Once security vetting is completed, a work programme will be agreed with each volunteer depending on their skills, experience, interests and availability. Full training and supervision is given to all volunteers

So if you have a background in policing, a keen interest in the history of our police force, computer skills or want to get involved with the schools programme get in touch by email.

Providing access to artefacts and historical information relating to Kent Police is a core function of the Museum. With the support of Kent Police, our volunteers and regional support agencies, we are investing a lot of energy into delivering that access to a global audience. 

Such work depends on the professional documentation of the existing collection, as well as for new donations as they are accepted into the collection. 

The growth of an electronic database to record and detail every item is central to efficient retrieval of information so we can answer a wide variety of enquiries.
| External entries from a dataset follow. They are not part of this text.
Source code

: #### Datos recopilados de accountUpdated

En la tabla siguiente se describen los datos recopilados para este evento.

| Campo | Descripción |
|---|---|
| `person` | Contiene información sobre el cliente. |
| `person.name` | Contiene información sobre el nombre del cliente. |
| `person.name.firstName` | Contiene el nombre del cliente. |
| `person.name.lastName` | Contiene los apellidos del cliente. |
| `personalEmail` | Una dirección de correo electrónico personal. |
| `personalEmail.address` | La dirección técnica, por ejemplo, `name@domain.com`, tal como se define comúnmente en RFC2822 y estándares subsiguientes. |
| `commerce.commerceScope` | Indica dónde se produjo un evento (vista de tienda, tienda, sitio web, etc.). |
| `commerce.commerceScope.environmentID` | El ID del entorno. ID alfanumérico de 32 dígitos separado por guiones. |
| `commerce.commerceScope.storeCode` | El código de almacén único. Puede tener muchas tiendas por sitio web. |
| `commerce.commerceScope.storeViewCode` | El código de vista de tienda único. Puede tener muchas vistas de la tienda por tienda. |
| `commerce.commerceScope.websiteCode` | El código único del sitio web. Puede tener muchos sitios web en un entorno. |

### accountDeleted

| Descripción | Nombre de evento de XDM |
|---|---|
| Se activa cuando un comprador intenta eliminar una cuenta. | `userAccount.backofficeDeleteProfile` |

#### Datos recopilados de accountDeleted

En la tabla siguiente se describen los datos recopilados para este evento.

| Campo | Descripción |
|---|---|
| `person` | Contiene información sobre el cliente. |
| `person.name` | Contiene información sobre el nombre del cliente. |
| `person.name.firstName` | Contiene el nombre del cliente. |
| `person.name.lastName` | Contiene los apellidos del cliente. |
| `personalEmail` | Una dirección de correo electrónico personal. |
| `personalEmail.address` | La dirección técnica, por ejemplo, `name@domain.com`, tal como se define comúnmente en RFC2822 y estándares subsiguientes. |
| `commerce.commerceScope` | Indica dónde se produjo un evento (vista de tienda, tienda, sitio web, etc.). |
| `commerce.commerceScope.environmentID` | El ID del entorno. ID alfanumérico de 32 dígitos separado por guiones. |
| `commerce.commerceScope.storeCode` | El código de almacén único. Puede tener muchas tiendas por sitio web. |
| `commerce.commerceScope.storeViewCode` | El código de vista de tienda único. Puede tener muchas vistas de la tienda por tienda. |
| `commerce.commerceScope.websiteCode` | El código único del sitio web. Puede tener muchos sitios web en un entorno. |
These include enquiries related to:

  • family histories
  • identification of items
  • crimes in Kent
  • historical facts relating to Kent Police
  • policing methods and equipment
  • specific items from the collections e.g. uniforms, badges etc.

There is a charge for those enquiries that take a longer time to process, and normal charges will apply for supplied photocopies etc. but there is no charge if we cannot help you.

Visiting researchers are able access the collections by appointment and under the supervision of the Curator.

We must be credited for the provision of any information used for publications.

We are very grateful to anyone who offers an artefact or information to our collection. However, we can only accept items that fit within our Collections Development Policy, these are items and information relating to Kent Police force or policing and crime in Kent.

If your gift falls outside our policy then we will do our best to find a more appropriate museum for you. If the item is of low historical value, lacks supporting information, or is in poor condition, please consider giving the object to our Handling Collection. In this way it will help children and other users to have a richer experience when they visit or study policing at school.

Contact us below if you have an object or photograph you'd like to donate.

Email us if you wish to:

  • donate an object or a photograph relevant to Kent Police history
  • donate money to help with running costs
  • work as a volunteer at the museum

In your email, put 'donation' or 'volunteering' in the subject field and include the following in your message:

  • name
  • phone number
  • what you would like to donate (object or stated amount of money)
  • preferred method of contact

The Museum accepts monetary donations in the form of cash or cheque. Any money donated is invested into the care and development of the collections.